Kulturystyka: nasza cała reprezentacja była mocno odmłodzona i zmieniona, gdyż nie startował nikt z mistrzów Europy z roku ubiegłego ani też wielu dalszych medalistów. Oni wybrali przygotowania do jesiennego sezonu, opartego na czterech mistrzostwach świata. Ale ta zrekonstruowana drużyna pokazała się z jak najlepszej strony, szczególnie kulturyści, kulturyści klasyczni i pary.
Trzon męskiej kulturystyki stanowili dwaj medaliści poprzednich mistrzostw: Hubert Kulczyński (kulturystyka klasyczna do 180 cm) i Krzysztof Skryplonek (kulturystyka do 85 kg), którzy nie zawiedli, wywalczając srebrne medale. Srebrny medal wywalczyła też para: Natalia Kordus - Hubert Kulczyński. Kulczyński i Skryplonek mieli jednak trochę pecha, bo na drodze do złotych medali stanęły im największe gwiazdy tegorocznych mistrzostw, późniejsi absolutni mistrzowie w open: Andreas Fotiadis i Oleh Krywyj.
Ale świetnie spisali się też młodzi zawodnicy, którzy nie jechali w roli faworytów: Rafał Domin (kulturystyka do 75 kg), Wojciech Pieczaba (kulturystyka do 100 kg) i Krzysztof Piekarz (kulturystyka klasyczna +180 cm), a jednak zdobyli brązowe medale. O krok od medali byli też kulturyści klasyczni: Tomasz Laszko, Radosław Smyk i Krzysztof Rodkiewicz, którzy ostatecznie zajęli 4. pozycję.

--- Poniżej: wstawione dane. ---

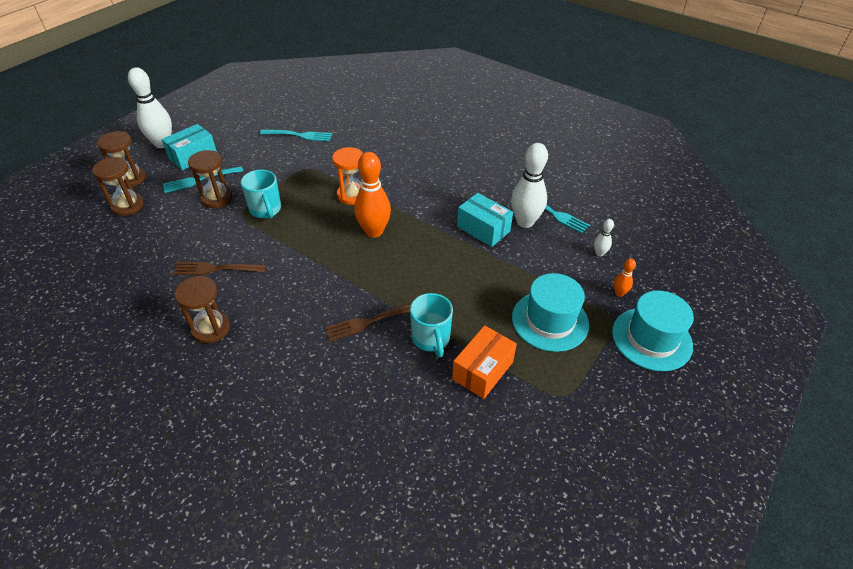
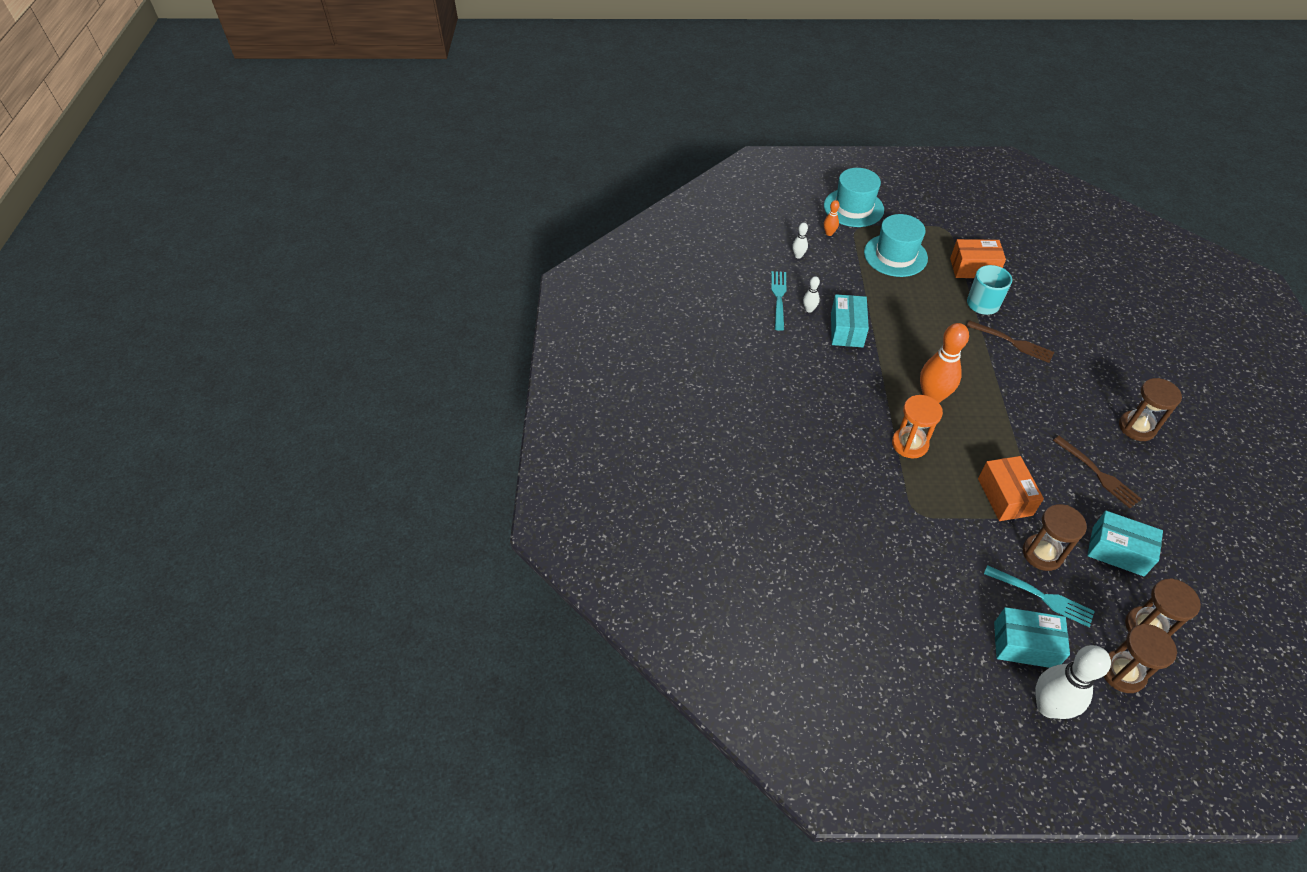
camera: 125 degrees left, 5 degrees up
(170, 231) = (1117, 551): none -> turquoise box
(266, 210) = (1004, 497): turquoise mug -> orange box
(299, 135) = (877, 566): turquoise fork -> none
(525, 222) = (809, 309): white bowling pin -> white bowling pin, size x0.46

Dodając do tego miejsca finałowe Krzysztofa Reinharda i Jakuba Potockiego oraz miejsca w pierwszej dziesiątce Andrzeja Maszewskiego, Gabriela Koperkiewicza, Mariusza Bałazińskiego i Łukasza Marcinkowskiego, nasza drużyna ograła nie tylko takie potęgi jak Rosja, Ukraina i Hiszpania, które miały po kilku złotych medalistów, ale 39 zespołów z całej Europy.